Labor Day weekend is here.
For many it is a time to mark the waning of summer, as kids go back to school, vacations end, and fall season traditions will shortly begin.
But the Labor Day holiday actually has meaning, arising out of hard-fought labor union struggles in the late 1800s.
One wonders what those early labor activists would have thought about the complexities if the current labor market.
For example, 2 working parent families. Concerns about whether many workers are paid a living wage. Large pay gaps between unskilled workers and managerial and professional workers. Economic and technological changes causing many workers to change jobs repeatedly over their work life. The collapse of many unskilled and low skilled occupations. The increasing use of robotics in manufacturing. Outsourcing many manufacturing and even some tech and service jobs. The effect of large-scale immigration on certain economic sectors. Changes wrought by the information economy in the digital age. The shrinking of labor unions. Massive change in productivity in certain sectors of the economy. Change made possible by logistics heretofore not available. Workers stringing together 2 and 3 part time jobs to make ends meet. The rise of home based employment and tele-commuters. The advent of payroll companies and subcontracted employment. Technological advances that make it possible for some to work anywhere, any time. Changes in how employee benefits are administered. The shift to a service economy.
There’s a lot to ponder.
And clearly there are big winners and losers in the new labor economy.

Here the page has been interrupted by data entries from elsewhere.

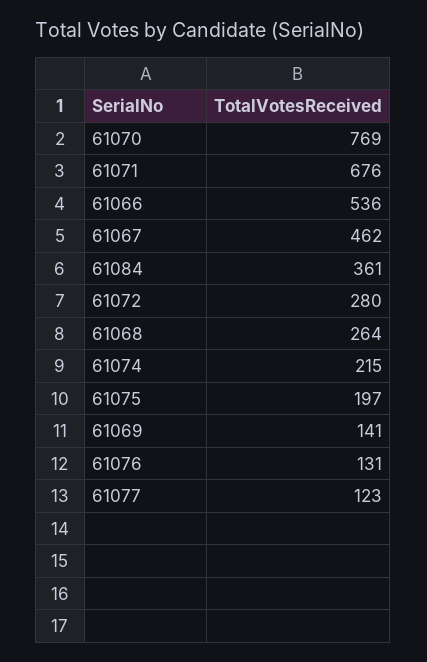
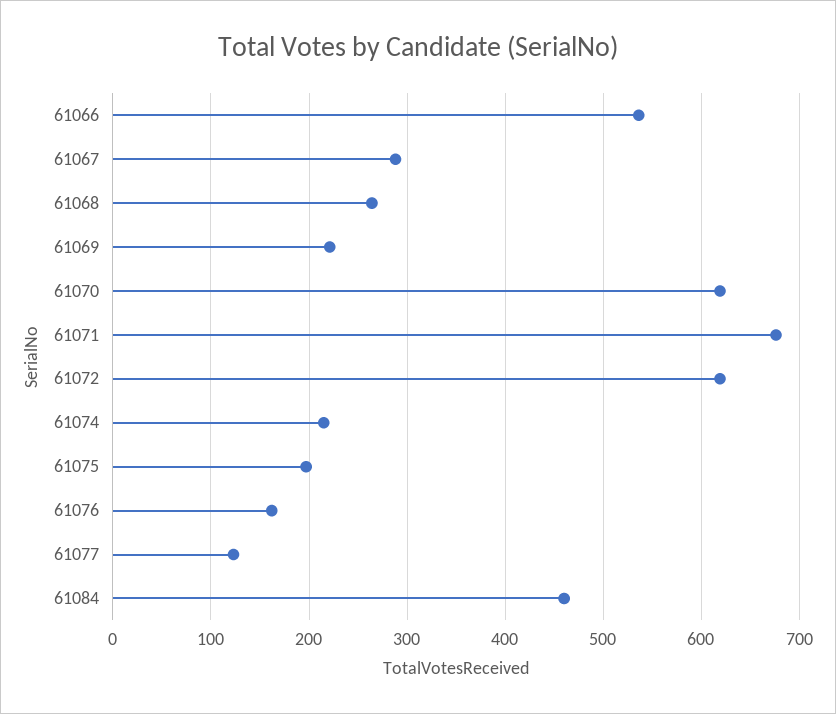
  {
-   "61070": 769,
+   "61070": 620,
    "61071": 676,
    "61066": 536,
-   "61067": 462,
+   "61067": 290,
-   "61084": 361,
+   "61084": 460,
-   "61072": 280,
+   "61072": 620,
    "61068": 264,
    "61074": 215,
    "61075": 197,
-   "61069": 141,
+   "61069": 220,
-   "61076": 131,
+   "61076": 160,
    "61077": 123
  }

One thing seems clear. Many of us-whether prospering or not-are spending more time at our jobs.
According to an August 2014 Gallup poll,
“Adults employed full time in the U.S. report working an average of 47 hours per week, almost a full workday longer than what a standard five-day, 9-to-5 schedule entails. In fact, half of all full-time workers indicate they typically work more than 40 hours, and nearly four in 10 say they work at least 50 hours.”
Some of those are worked who are putting in time at multiple employers. Others are just in demanding jobs where much is expected. Some are in jobs where the work could be endless.
In fact, 21% of full time workers surveyed by Gallup worked 50 to 59 hours per week.
18% of full time workers put in 60 or more hours per week.
That would include moi, as well as many of the lawyers, doctors and insurance personnel in the California workers’ comp system. I’m writing this blog post on a Friday night, triaging my time with other tasks and pleasures.
I often get work e-mails from colleagues and defense counsel sent at late hours, or on weekends. Many of the people I know work even on vacations. Spare time is often used to finish work projects or to plan and complete future work commitments that require quiet time.
So the Gallup survey confirms what I see.
Workers on salary (rather than hourly) tended to work the longer hours, as the Gallup survey finds a startling 50% of full -time salaried employees worked 50 or more hours per week.
25% of salaried workers worked 60 hours or more.
The labor activists of the 1800s never envisioned this.
In essence, the pace has quickened for many workers. Much is expected of many of us, as we try to manage our personal lives amid a torrential river of faxes, e-mails, reports, texts, and voice mails. The rewards can be substantial, but the pace can be brutal.
And yet others can not find work, becoming either unemployed or the “discouraged workers” who eventually stop looking.
This is our economy as we head into the middle of the second decade of the millennium. It is part of the malaise in America. Old models of viewing the workforce, and old rhetoric about it, are not working.
Advocates for Labor with a capital L will need to find new ways to capture the attention and enthusiasm of the new worker.
But enough of that for now.
Happy Labor Day to you, whatever you do.